INSTABILITY in Brazil is not the same as instability in, say, Peru. Brazil's sheer size - 40 percent of Latin America's people and 40 percent of its economic activity - gives events there particular potency.
That's why last week's peaceful transfer of power from a Brazilian president beset by scandal to a new chief executive was heartening. Little in the country's turbulent political history would have guaranteed such a development. But the military stayed on the sidelines - as they haven't in the past - and the constitutional succession worked, with Itamar Franco, the vice president, taking over for Fernando Collor de Mello, who resigned just before the Brazilian Senate could formally try him under a bill o f impeachment.
The irate senators tried him anyway, finding him guilty on corruption charges.

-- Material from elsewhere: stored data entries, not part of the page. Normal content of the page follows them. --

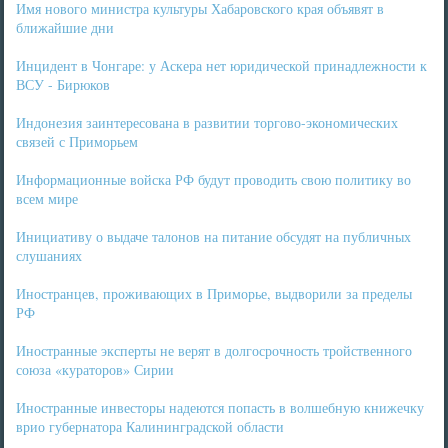
Имя нового министра культуры Хабаровского края объявят в
ближайшие дни
Инцидент в Чонгаре: у Аскера нет юридической принадлежности к
ВСУ - Бирюков
Индонезия заинтересована в развитии торгово-экономических
связей с Приморьем
Информационные войска РФ будут проводить свою политику во
всем мире
Инициативу о выдаче талонов на питание обсудят на публичных
слушаниях
Иностранцев, проживающих в Приморье, выдворили за пределы
РФ
Иностранные эксперты не верят в долгосрочность тройственного
союза «кураторов» Сирии
Иностранные инвесторы надеются попасть в волшебную книжечку
врио губернатора Калининградской области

While the relatively smooth functioning of Brazil's democratic processes in this instance is encouraging, little else is. The country's economy is still chaotically out of balance, with inflation running between 1,100 and 1,200 percent annually and unemployment high. Mr. Collor had instituted a program of economic reforms designed to combat inflation, but it was perceived as coming down especially hard on lower-income Brazilia ns.
The influence-peddling scandal, with Collor's family allegedly getting $8 million in kickbacks, was a final straw for most Brazilians.
Mr. Franco plans to shift the country's priorities from fighting inflation toward the creation of jobs. That's an understandable political choice, and Franco has long been a champion of Brazil's 90 million poor citizens. It adds, however, to doubts about the country's economic future, since Franco probably has in mind increased public spending, which could fuel more inflation and ultimately hurt all Brazilians.
The new president says he sees the dangers and won't let inflation run wild. His biggest task will be to forge a popular consensus behind his policies. Brazil's politics are deeply fragmented along regional and class lines.
Brazil's efforts to shake free of its problems deserve support from outside the country as well as within. A stronger relationship between the United States and Brazil would be useful. The relationship has often gotten hung up on minor trade disputes, instead of focusing on a productive partnership between the two largest countries in the hemisphere.
The Clinton administration can break new ground in this regard, and thus help solidify Brazil's commitment to democracy.